▶ [DATA SHOWN]:
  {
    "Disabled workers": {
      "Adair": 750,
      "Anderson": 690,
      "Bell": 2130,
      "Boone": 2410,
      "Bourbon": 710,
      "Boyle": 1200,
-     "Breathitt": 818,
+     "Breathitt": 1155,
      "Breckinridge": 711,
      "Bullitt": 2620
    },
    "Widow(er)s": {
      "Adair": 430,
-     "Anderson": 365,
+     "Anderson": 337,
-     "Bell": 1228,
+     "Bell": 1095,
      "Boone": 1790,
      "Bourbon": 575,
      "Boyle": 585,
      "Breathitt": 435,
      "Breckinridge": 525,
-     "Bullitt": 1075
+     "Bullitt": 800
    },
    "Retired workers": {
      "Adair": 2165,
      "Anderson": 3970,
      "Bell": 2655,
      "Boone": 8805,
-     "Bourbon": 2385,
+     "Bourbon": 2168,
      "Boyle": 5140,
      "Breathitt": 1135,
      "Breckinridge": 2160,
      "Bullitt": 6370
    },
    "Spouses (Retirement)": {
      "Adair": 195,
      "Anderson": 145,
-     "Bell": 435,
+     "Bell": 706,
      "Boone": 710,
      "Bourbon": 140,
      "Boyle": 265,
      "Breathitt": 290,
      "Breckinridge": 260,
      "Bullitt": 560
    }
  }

▶ [EXERCISE DIRECTIONS]: Each line must be set down again exactly as above, with no line omitted.

▶ [YOUR SOLUTION]:
  {
    "Disabled workers": {
      "Adair": 750,
      "Anderson": 690,
      "Bell": 2130,
      "Boone": 2410,
      "Bourbon": 710,
      "Boyle": 1200,
-     "Breathitt": 818,
+     "Breathitt": 1155,
      "Breckinridge": 711,
      "Bullitt": 2620
    },
    "Widow(er)s": {
      "Adair": 430,
-     "Anderson": 365,
+     "Anderson": 337,
-     "Bell": 1228,
+     "Bell": 1095,
      "Boone": 1790,
      "Bourbon": 575,
      "Boyle": 585,
      "Breathitt": 435,
      "Breckinridge": 525,
-     "Bullitt": 1075
+     "Bullitt": 800
    },
    "Retired workers": {
      "Adair": 2165,
      "Anderson": 3970,
      "Bell": 2655,
      "Boone": 8805,
-     "Bourbon": 2385,
+     "Bourbon": 2168,
      "Boyle": 5140,
      "Breathitt": 1135,
      "Breckinridge": 2160,
      "Bullitt": 6370
    },
    "Spouses (Retirement)": {
      "Adair": 195,
      "Anderson": 145,
-     "Bell": 435,
+     "Bell": 706,
      "Boone": 710,
      "Bourbon": 140,
      "Boyle": 265,
      "Breathitt": 290,
      "Breckinridge": 260,
      "Bullitt": 560
    }
  }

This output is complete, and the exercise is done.